Many investors felt rattled by market behavior recently, with the S&P 500 index dropping over 6.5% in just over a week, starting on October 4th. The financial press, as always, was quick to try to capitalize on investor fears, warning of trade wars and a potential global economic slowdown. This type of volatility often provokes some investors and managers of active mutual funds to shift their portfolios out of equity investments (stocks) and into fixed income (bonds and cash).

However, this strategy tends to be unsuccessful in the long run. Consider a recent example. In the lead up to the 2016 presidential election, many investors and money managers moved to cash, and then the S&P 500 jumped around 30% over the subsequent two years. If, instead, investors or mutual fund managers adopt a disciplined strategy that involves sticking to portfolio targets regardless of market dips and not trying to predict what the market will do next, they will generally enjoy higher returns over the long term.

That is one of the main reasons why we advocate that our clients invest in passively-managed mutual funds, such as those offered by Dimensional Fund Advisors (DFA).  Actively-managed mutual funds that react to present market conditions or try to guess future conditions tend to underperform compared to their relevant indexes– in part because they fail to perfectly anticipate movements in the market and in part because they generally have much higher fees than their passively-managed counterparts.  DFA performs an annual study of U.S.-based mutual funds and, in their 2018 study, found that only 14% of equity funds outperformed their relevant benchmark after costs over the past 15 years.  In contrast, 73% of DFA funds outperformed their benchmarks over the same time period.  The video below explains DFA’s findings in detail.

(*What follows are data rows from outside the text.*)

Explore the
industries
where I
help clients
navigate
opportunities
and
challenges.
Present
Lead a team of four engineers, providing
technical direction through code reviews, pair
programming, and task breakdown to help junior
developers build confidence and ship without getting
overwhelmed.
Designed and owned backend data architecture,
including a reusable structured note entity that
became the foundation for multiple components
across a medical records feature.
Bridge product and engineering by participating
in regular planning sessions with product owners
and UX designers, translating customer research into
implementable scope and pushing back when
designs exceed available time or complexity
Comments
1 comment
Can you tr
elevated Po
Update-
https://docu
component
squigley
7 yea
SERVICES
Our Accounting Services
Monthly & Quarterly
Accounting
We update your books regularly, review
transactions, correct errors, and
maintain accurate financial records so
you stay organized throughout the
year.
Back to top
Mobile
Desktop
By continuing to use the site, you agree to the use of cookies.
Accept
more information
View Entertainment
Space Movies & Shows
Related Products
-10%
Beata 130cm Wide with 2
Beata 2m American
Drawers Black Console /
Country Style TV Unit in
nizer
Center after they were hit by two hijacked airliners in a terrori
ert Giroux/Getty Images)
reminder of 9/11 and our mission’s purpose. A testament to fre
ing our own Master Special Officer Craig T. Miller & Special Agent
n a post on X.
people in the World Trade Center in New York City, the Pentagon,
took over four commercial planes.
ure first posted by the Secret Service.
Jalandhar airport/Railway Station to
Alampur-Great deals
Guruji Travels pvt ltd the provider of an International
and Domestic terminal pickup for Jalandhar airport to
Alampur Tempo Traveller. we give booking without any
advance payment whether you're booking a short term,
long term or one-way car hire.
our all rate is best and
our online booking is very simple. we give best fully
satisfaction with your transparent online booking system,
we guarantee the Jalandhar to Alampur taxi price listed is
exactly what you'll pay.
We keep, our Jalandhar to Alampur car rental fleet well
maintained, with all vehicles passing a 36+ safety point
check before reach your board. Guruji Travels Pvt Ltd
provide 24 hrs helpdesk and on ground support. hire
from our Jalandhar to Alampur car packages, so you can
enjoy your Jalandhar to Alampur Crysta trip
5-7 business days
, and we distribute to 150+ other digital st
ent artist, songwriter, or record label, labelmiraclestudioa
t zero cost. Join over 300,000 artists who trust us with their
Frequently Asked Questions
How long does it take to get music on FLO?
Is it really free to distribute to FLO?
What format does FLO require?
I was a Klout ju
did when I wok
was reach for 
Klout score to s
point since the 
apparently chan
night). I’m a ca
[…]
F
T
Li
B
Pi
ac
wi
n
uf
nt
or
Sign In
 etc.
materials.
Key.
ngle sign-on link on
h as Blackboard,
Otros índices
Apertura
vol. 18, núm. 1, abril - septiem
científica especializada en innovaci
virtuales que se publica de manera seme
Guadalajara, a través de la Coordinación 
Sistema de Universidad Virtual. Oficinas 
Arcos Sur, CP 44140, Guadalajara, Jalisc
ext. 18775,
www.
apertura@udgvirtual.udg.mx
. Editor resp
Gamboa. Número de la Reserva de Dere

Investing can be a bumpy ride, but when you have a financial plan and an investment strategy that takes into consideration the inevitable volatility (even capitalizes on it through portfolio rebalancing) but does not try to guess when and how it will occur, dips in the market do not have to be a source of fear.  If you have a disciplined strategy, as we do for our clients, hopefully you can tune out the noise and focus on the aspects of your life that are most important to you– your family, your friends, your job, your hobbies– rather than the latest doomsday headlines.  As always, we are here to help and provide encouragement every step along the way.